[Opening EXTRACT section]

Sunday, January 4, 2009

Dictionary Based Database Upgrades

The number one search term that brings people to this blog is "data dictionary." So this week I will begin a series on how to use the data dictionary to improve your own productivity and reduce errors.

Building And Upgrading

This week we are going to see how to use a data dictionary to eliminate upgrade scripts (mostly) and make for more efficient upgrades. The approach described here also works for installing a system from scratch, so an install and an upgrade become the same process.

The major problems with upgrade scripts are these:

  • They are the least-tested code in any system, and are the most likely to break. If a script breaks and anybody but the original programmer is running the upgrade, this leads to aborted upgrades and upset customers.
  • They are horribly inefficient when a customer upgrades after a long time: the same table may be rebuilt many times as script after script adds a column or two.

By contrast, a dictionary-based upgrade can take any customer from any version of your software and in the fewest steps possible bring them completely current, with no possibility of broken scripts.

But first, a quick review of an important idea...

[Closing EXTRACT section]

* DESCRIPTION OF THE TASK:
Please list each goal that the blog post above sets out for using a data dictionary, as stated in the sentences beginning "So this week I will begin" and "This week we are going to see".

[Opening SUPPLIED MATERIAL section]

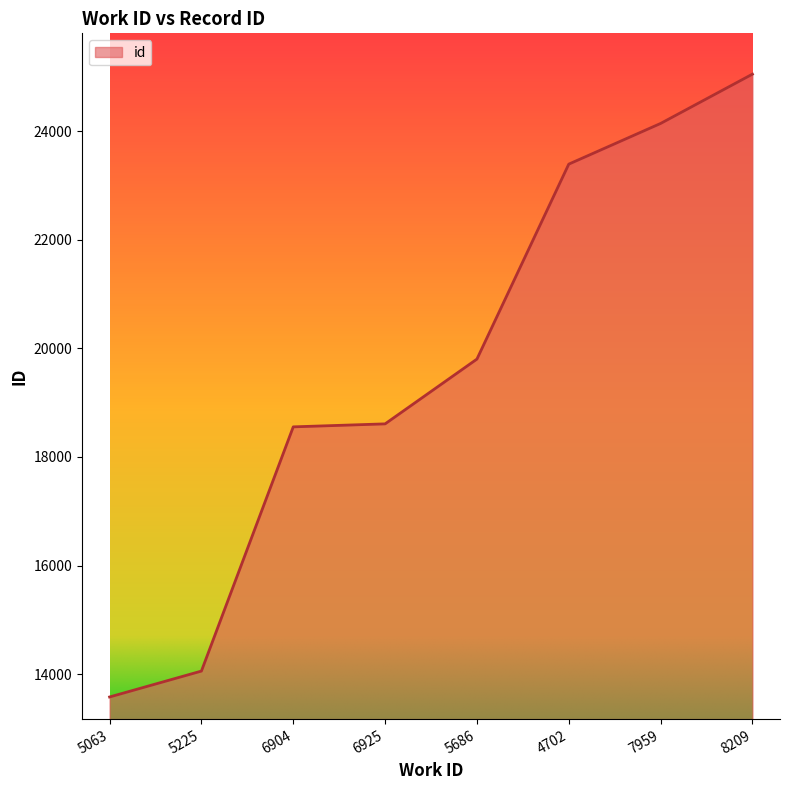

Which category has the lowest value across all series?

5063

[Closing SUPPLIED MATERIAL section]
[Opening SUPPLIED MATERIAL section]

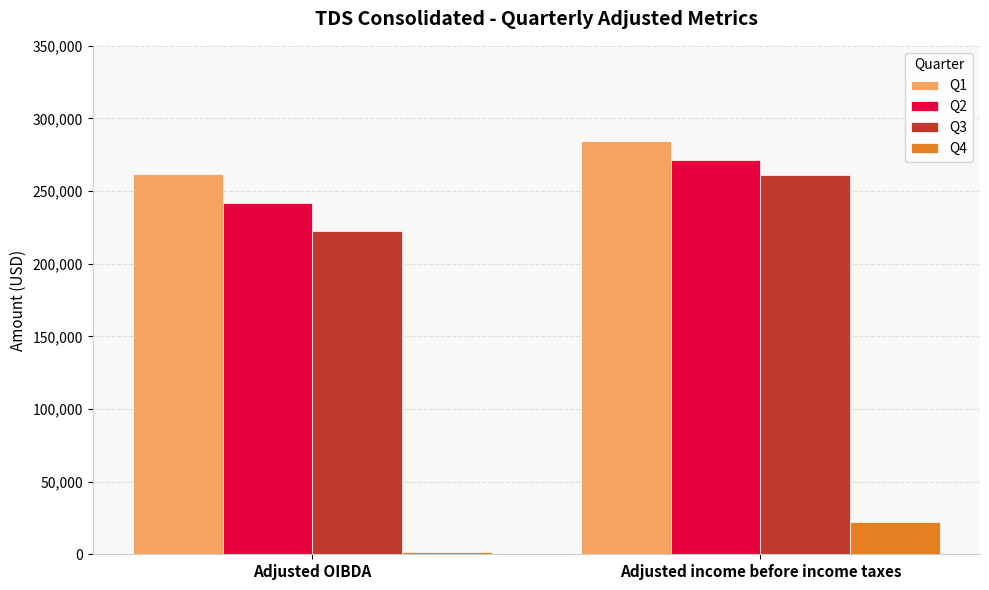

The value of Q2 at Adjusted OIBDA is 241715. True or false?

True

[Closing SUPPLIED MATERIAL section]

* EXERCISE OUTPUT:
- Improve your own productivity
- Reduce errors
- Eliminate upgrade scripts (mostly)
- Make for more efficient upgrades